→ **SELECTED EXCERPT**
Otherwise, according to some responses all I need to do is believe the 'puter.

Look, real world is far different to computer simulations (mostly.) If you take a shot that is beyond your reach, I truly hope you miss. Better a clean miss than an inhumane wound. I am certainly not a damn treehugger/bambi lover, but shoot and learn your rifle and then shoot your rifle some more. No problems after that.
 
I don't hunt a lot of deer as my wife doesn't like to cook it, but I do hunt a lot of rabbits, crows and strangely enough peacocks, (my sister has a flock of them that seems to need continual thinning). I hunt those out to 100 yards and most of the time I take headshots. When you're trying to connect at 70 yards with an airgun, (which I did yesterday), you need to know your holdover. The kill zone is maybe 1" square, the far zero is at 50 yards, so to hit that kill zone you need to know your exact holdover. I do, but just in case I also have it written down right on top of my scope.

If you've physically verified that your ballistics software is accurate, it saves a lot of shooting. It also enables you to know your holdover at distances you probably don't get a chance to shoot at, (most ranges don't have targets at 250 yards). You do have to shoot a few groups though and verify that they are where they're supposed to be, (I actually do that first), as sometimes the predictions aren't right.

→ **RECORDED DATA**
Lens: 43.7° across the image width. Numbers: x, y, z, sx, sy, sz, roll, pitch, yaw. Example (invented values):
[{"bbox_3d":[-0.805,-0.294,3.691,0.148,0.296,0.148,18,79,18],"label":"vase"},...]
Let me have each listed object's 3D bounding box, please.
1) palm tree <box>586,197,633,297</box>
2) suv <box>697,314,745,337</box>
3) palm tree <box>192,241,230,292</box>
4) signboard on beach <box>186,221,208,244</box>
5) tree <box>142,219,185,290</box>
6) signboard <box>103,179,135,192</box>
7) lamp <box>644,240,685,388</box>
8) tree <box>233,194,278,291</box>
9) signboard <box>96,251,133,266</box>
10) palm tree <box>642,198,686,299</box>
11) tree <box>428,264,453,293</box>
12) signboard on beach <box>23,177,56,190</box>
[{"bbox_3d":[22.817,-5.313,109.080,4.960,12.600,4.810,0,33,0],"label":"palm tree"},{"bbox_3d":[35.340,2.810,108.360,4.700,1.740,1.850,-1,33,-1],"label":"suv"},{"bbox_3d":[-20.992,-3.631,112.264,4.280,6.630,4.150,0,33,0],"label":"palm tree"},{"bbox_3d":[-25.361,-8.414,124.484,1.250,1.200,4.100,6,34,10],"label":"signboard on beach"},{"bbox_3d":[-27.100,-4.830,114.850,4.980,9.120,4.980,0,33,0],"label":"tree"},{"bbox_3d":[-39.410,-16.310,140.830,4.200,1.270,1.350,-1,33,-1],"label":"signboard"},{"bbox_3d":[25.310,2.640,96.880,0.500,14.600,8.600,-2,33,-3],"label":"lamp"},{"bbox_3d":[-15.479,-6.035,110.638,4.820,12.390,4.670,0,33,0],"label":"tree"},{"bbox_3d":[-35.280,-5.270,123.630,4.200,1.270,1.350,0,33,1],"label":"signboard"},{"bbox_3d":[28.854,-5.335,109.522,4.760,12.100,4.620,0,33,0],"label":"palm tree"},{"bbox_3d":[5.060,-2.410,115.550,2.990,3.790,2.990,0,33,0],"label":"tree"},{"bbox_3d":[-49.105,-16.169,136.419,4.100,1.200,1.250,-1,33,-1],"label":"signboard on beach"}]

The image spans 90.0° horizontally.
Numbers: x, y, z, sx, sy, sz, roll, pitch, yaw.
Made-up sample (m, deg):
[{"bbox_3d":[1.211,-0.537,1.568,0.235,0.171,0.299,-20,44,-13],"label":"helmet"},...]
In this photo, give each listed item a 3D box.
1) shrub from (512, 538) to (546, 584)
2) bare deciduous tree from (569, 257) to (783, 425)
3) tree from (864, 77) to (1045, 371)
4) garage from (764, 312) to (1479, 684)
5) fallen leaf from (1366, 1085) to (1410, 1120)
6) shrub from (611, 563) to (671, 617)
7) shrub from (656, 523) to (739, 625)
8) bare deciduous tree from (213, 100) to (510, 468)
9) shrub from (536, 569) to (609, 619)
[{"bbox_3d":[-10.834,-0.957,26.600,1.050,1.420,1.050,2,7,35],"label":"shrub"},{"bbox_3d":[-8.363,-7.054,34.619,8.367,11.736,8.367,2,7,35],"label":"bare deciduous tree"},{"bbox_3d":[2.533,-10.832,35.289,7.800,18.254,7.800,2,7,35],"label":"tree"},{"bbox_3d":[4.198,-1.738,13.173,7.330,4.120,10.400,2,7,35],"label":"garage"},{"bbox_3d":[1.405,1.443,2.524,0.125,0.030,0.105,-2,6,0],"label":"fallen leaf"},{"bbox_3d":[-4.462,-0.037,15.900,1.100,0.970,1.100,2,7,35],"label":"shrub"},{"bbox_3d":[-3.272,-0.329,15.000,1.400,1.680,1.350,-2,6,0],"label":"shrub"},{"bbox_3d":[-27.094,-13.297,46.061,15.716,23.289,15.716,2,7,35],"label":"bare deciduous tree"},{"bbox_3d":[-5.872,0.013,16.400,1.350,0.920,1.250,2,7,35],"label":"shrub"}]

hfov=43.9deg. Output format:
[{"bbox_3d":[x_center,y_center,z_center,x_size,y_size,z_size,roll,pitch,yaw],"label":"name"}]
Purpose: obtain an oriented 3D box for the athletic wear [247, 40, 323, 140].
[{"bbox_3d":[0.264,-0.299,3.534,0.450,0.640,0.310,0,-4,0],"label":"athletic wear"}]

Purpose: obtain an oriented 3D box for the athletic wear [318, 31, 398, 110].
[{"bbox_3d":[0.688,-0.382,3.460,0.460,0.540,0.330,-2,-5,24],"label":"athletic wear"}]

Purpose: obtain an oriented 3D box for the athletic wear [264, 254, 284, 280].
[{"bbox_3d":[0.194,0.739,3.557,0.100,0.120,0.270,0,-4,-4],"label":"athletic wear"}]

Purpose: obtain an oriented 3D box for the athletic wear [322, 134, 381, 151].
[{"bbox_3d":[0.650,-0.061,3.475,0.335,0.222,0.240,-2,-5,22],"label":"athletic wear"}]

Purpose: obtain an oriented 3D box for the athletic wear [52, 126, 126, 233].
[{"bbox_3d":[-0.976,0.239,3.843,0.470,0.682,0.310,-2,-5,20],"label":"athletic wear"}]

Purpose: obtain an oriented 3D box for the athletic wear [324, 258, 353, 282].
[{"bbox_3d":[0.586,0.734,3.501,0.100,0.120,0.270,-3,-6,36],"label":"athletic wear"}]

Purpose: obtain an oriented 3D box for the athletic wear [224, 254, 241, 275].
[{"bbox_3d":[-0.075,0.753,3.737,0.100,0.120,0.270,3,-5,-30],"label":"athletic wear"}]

→ **TASK INSTRUCTIONS**
A – Write out the stretch of the shooting post from "Otherwise, according to" through "problems after that.".
B – Answer these from the shooting post:
(i) Besides deer, which animals does the writer say they hunt a lot of?
(ii) At what distance is the far zero set?
(iii) At what distance does the writer say most ranges don't have targets?
C – List every distance given in yards in the shooting post.
The items play no role here.

→ **SOLUTIONS TO THE TASKS**
A –
Otherwise, according to some responses all I need to do is believe the 'puter.

Look, real world is far different to computer simulations (mostly.) If you take a shot that is beyond your reach, I truly hope you miss. Better a clean miss than an inhumane wound. I am certainly not a damn treehugger/bambi lover, but shoot and learn your rifle and then shoot your rifle some more. No problems after that.

B –
(i) Rabbits, crows and peacocks.
(ii) 50 yards.
(iii) 250 yards.

C – 100 yards, 70 yards, 50 yards, 250 yards